The World’s Largest Wind Turbine Has Been Switched On
The World’s Largest Wind Turbine Has Been Switched On
Caveat: I’m pro wind if it gets us off fossil fuels. It’s better than doing nothing and perfect cannot be the enemy of good enough (for now).
That said: in the late 1890s and early 1900s, scientists already knew about fossil fuels and greenhouse gasses and they didn’t speak up loud enough.
Take the idea of wind energy and project it’s growth a hundred years. From a pure physics perspective, when harvesting wind energy, you must steal kinetic energy from the wind. What happens when we’re harvesting say, 1% of all the kinetic energy of the atmosphere. Or 10%. Surely that will have major weather and climate effects. Or some far future anime sci fi outcome where we’ve captured 100% of the kinetic energy of the atmosphere and no air is moving except through turbines…
This turbine is very cool. What else should we be doing to prevent wind power from turning into the next generation’s climate disaster?

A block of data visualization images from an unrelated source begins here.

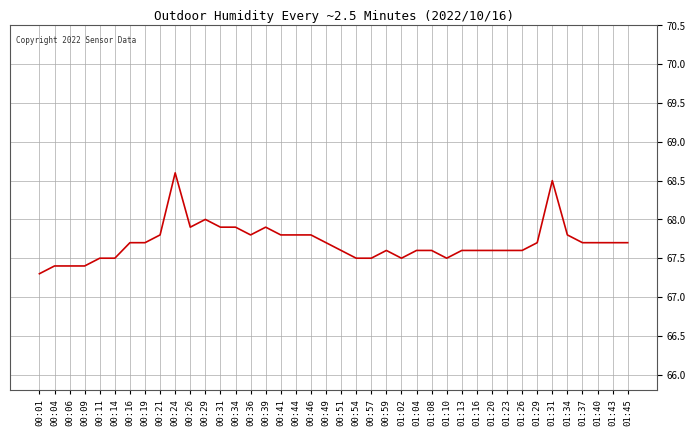

Which label corresponds to the largest value in the chart?

00:24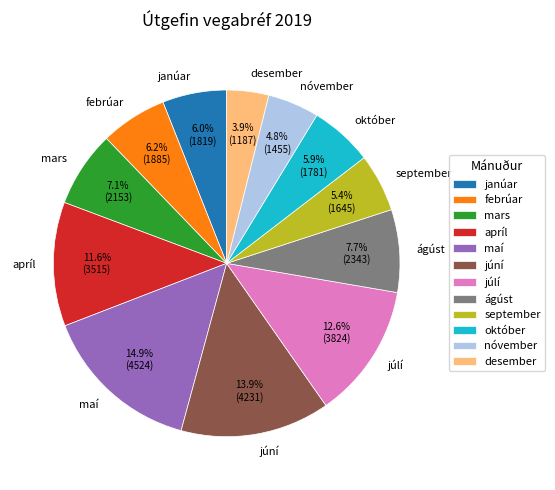

What is the ratio of the value at október to the value at ágúst?

0.8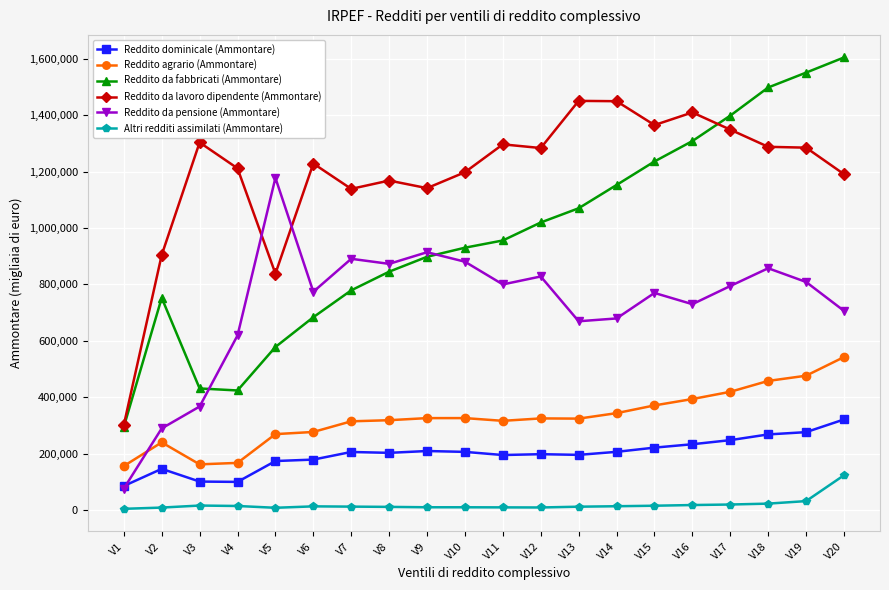

True or false: Altri redditi assimilati (Ammontare) and Reddito dominicale (Ammontare) cross at least once.

False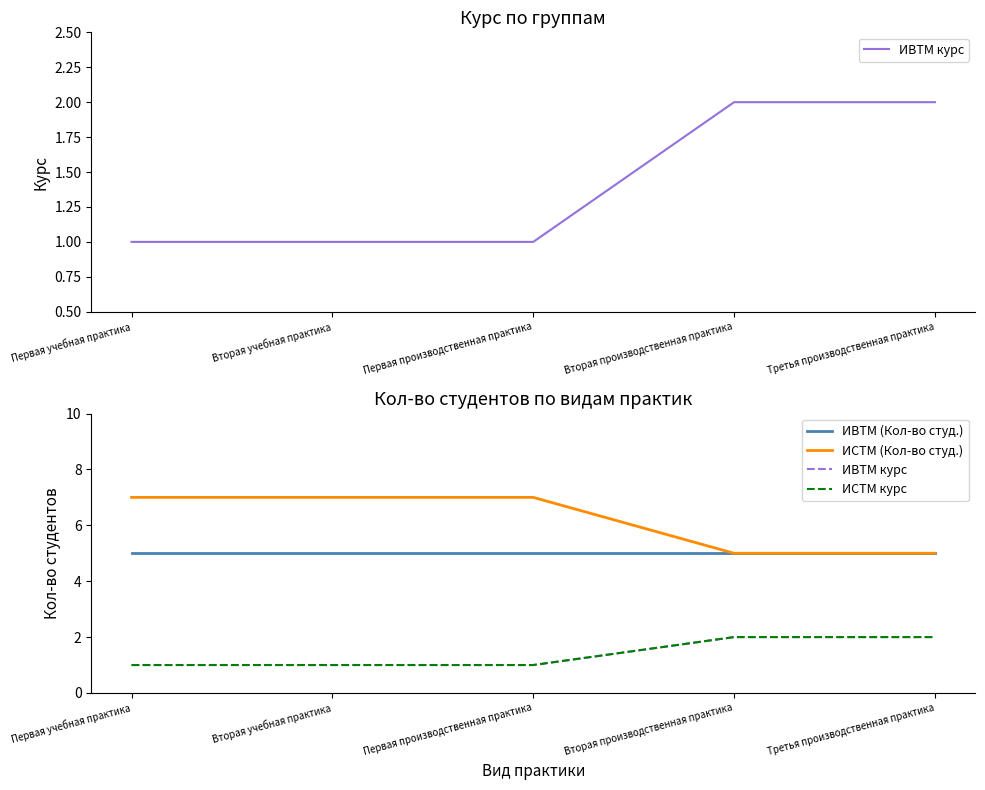

Reading left to right, transcribe all the data shown in this chart.

ИВТМ курс: 1	1	1	2	2
ИВТМ (Кол-во студ.): 5	5	5	5	5
ИСТМ (Кол-во студ.): 7	7	7	5	5
ИСТМ курс: 1	1	1	2	2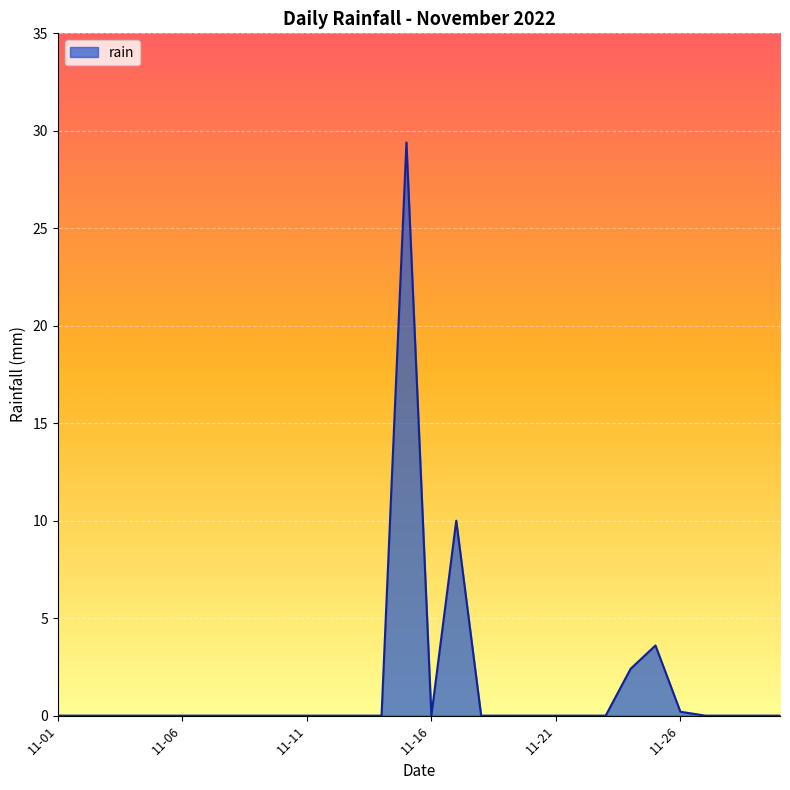

What is the maximum value shown in the chart?

29.4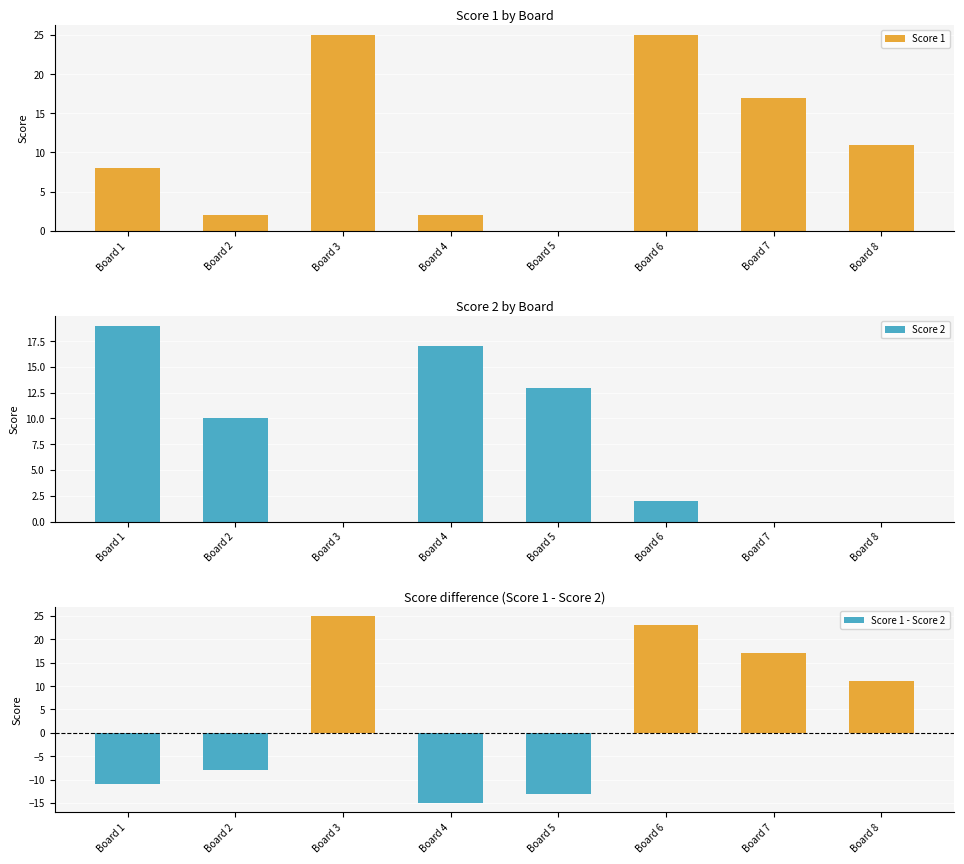

Are the bars grouped side by side (vs. stacked)?

Yes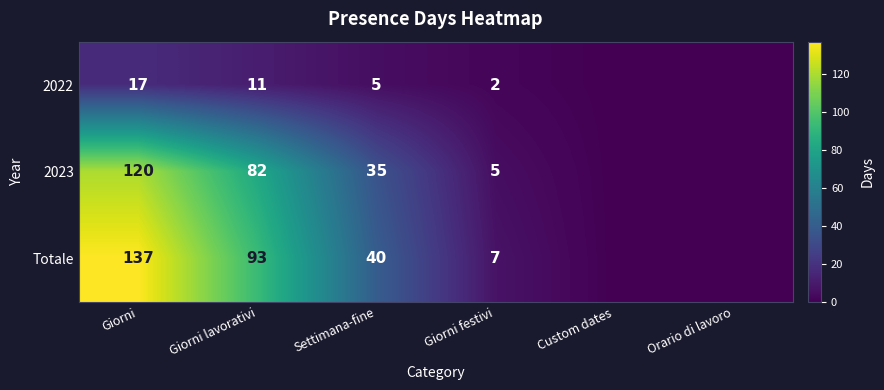

The 2023 series shows 144 at Giorni lavorativi. True or false?

False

So, conservation of energy requires that if kinetic energy is removed from the wind, it must be converted to another form. If a building removes energy from the wind (through friction, flexing, transferring vibrations into the ground, etc.), that energy total must be equal to the kinetic energy lost by the wind. Thermodynamics says that any conversion of energy from one form to another results in some of that energy being converted to heat. So there’s some direct heating caused by the process of the wind hitting a building. That heat is largely heating of the air itself. After all, all those molecules had to collide with one another when they ran into the building.
The noise, vibrations, and other forms of energy conversion will all also end up as heat eventually, as they’re absorbed by the materials. So some indirect heating as well. In the ground, this is basically vibrations due a shuddering building being dampened by the material and turned into heat.
Now clearly on a windy day a building does not start significantly self-heating due to the wind hitting it. So the total amount of energy absorbed by a building cannot be that substantial. So, if one side of the equation (energy absorbed by building and converted into heat) is very small, then the energy removed from the wind must also be very small. Mostly the wind just changes direction to move around it.
I see what you mean but I don’t think your base assumption is correct. Energy can be transferred as well as converted to other forms, which is what happens to the vast majority of the energy removed from the wind in the case of it hitting the building It gets transferred to the ground, not converted.
If the wind hitting something converted all the kinetic energy to other forms rather than transferring most of it, the sail wouldn’t work for driving a ship for instance. Again, maybe I’m not catching what you mean here so I’m sorry if that’s the case. It’s true everything will eventually become heat, as in the heat death of the universe, but looking at the example of the building resisting the wind in isolation only a tiny fraction of energy ends up as heat rather than being directly transferred. I’m no physicist but that’s my understanding.